Being as her recurrence was ER/PR+, hormonal therapy will be continued. But this time she is taking an aromatase inhibitor Arimidex (anastrozole). This change in meds is made when a recurrence occurs when you are on a hormonal therapy, the tumor may have become resistant. A different medication may be recommended.
As she put it to me, “God has graced her with another pass.” After treatment, she is on the road to recovery and living her life as she did before…less boobs or foobies this time. And her husband stood by her decision to remove the implants and replace with a fat transfer later on, saying “as long as I have you, I have everything I need!”

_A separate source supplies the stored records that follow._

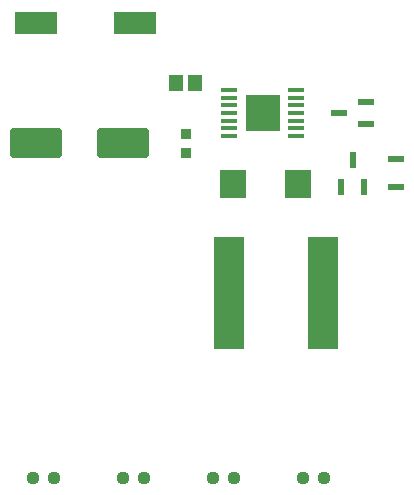
<source format=gbr>
%TF.GenerationSoftware,KiCad,Pcbnew,7.0.8*%
%TF.CreationDate,2024-03-05T19:06:49-05:00*%
%TF.ProjectId,UpdatedPCB2024,55706461-7465-4645-9043-42323032342e,rev?*%
%TF.SameCoordinates,Original*%
%TF.FileFunction,Paste,Top*%
%TF.FilePolarity,Positive*%
%FSLAX46Y46*%
G04 Gerber Fmt 4.6, Leading zero omitted, Abs format (unit mm)*
G04 Created by KiCad (PCBNEW 7.0.8) date 2024-03-05 19:06:49*
%MOMM*%
%LPD*%
G01*
G04 APERTURE LIST*
G04 Aperture macros list*
%AMRoundRect*
0 Rectangle with rounded corners*
0 $1 Rounding radius*
0 $2 $3 $4 $5 $6 $7 $8 $9 X,Y pos of 4 corners*
0 Add a 4 corners polygon primitive as box body*
4,1,4,$2,$3,$4,$5,$6,$7,$8,$9,$2,$3,0*
0 Add four circle primitives for the rounded corners*
1,1,$1+$1,$2,$3*
1,1,$1+$1,$4,$5*
1,1,$1+$1,$6,$7*
1,1,$1+$1,$8,$9*
0 Add four rect primitives between the rounded corners*
20,1,$1+$1,$2,$3,$4,$5,0*
20,1,$1+$1,$4,$5,$6,$7,0*
20,1,$1+$1,$6,$7,$8,$9,0*
20,1,$1+$1,$8,$9,$2,$3,0*%
G04 Aperture macros list end*
%ADD10R,1.422400X0.558800*%
%ADD11R,0.965200X0.863600*%
%ADD12R,2.540000X9.530000*%
%ADD13R,3.657600X1.905000*%
%ADD14RoundRect,0.237500X-0.250000X-0.237500X0.250000X-0.237500X0.250000X0.237500X-0.250000X0.237500X0*%
%ADD15RoundRect,0.250000X1.950000X1.000000X-1.950000X1.000000X-1.950000X-1.000000X1.950000X-1.000000X0*%
%ADD16R,1.305598X1.449997*%
%ADD17R,0.558800X1.422400*%
%ADD18R,1.447800X0.558800*%
%ADD19R,2.260600X2.489200*%
%ADD20R,1.422400X0.355600*%
%ADD21R,2.997200X3.098800*%
G04 APERTURE END LIST*
D10*
%TO.C,Q2*%
X116858000Y-104710001D03*
X116858000Y-102809999D03*
X114572000Y-103760000D03*
%TD*%
D11*
%TO.C,C2*%
X101600000Y-107100100D03*
X101600000Y-105499900D03*
%TD*%
D12*
%TO.C,L1*%
X105265000Y-119000000D03*
X113175000Y-119000000D03*
%TD*%
D13*
%TO.C,C1*%
X97256600Y-96140000D03*
X88900000Y-96140000D03*
%TD*%
D14*
%TO.C,R2*%
X96238500Y-134620000D03*
X98063500Y-134620000D03*
%TD*%
D15*
%TO.C,C5*%
X96300000Y-106300000D03*
X88900000Y-106300000D03*
%TD*%
D16*
%TO.C,C4*%
X102402799Y-101220000D03*
X100797201Y-101220000D03*
%TD*%
D14*
%TO.C,R1*%
X88618500Y-134620000D03*
X90443500Y-134620000D03*
%TD*%
D17*
%TO.C,Q1*%
X114764999Y-109983000D03*
X116665001Y-109983000D03*
X115715000Y-107697000D03*
%TD*%
D18*
%TO.C,C3*%
X119380000Y-107658900D03*
X119380000Y-110021100D03*
%TD*%
D19*
%TO.C,C6*%
X105555000Y-109728000D03*
X111092200Y-109728000D03*
%TD*%
D14*
%TO.C,R4*%
X111478500Y-134620000D03*
X113303500Y-134620000D03*
%TD*%
%TO.C,R3*%
X103858500Y-134620000D03*
X105683500Y-134620000D03*
%TD*%
D20*
%TO.C,U3*%
X105250200Y-101809999D03*
X105250200Y-102460000D03*
X105250200Y-103110001D03*
X105250200Y-103760000D03*
X105250200Y-104409999D03*
X105250200Y-105060000D03*
X105250200Y-105709999D03*
X110939800Y-105710001D03*
X110939800Y-105060000D03*
X110939800Y-104410001D03*
X110939800Y-103760000D03*
X110939800Y-103110001D03*
X110939800Y-102460000D03*
X110939800Y-101810001D03*
D21*
X108095000Y-103760000D03*
%TD*%
M02*

</source>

I read the overall 10-year survival rate for breast cancer with a chest wall recurrence is around 50%, but that may be changing now with better treatment options. The amount of time that elapsed between the initial breast cancer and the recurrence plays an important role in survival. With those who have a chest wall recurrence within the first 3 years of diagnosis have around 30%, whereas those who have a recurrence after the 3 year mark, the survival rate may be 70% or higher.
If your breast cancer comes back, it can be even more frightening that when you are first diagnosed. Part of this is that 27% of chest wall recurrences are associated with distant metastases (metastatic breast cancer) which means that the cancer is no longer curable. Yet, even if a cancer is not curable, it is still very treatable, and several options exist.
For those who have an isolated locoregional recurrence, full thickness removal of the tumor, some chemo and new hormonal theropy may result in long-term survival for many who are candidates for this treatment.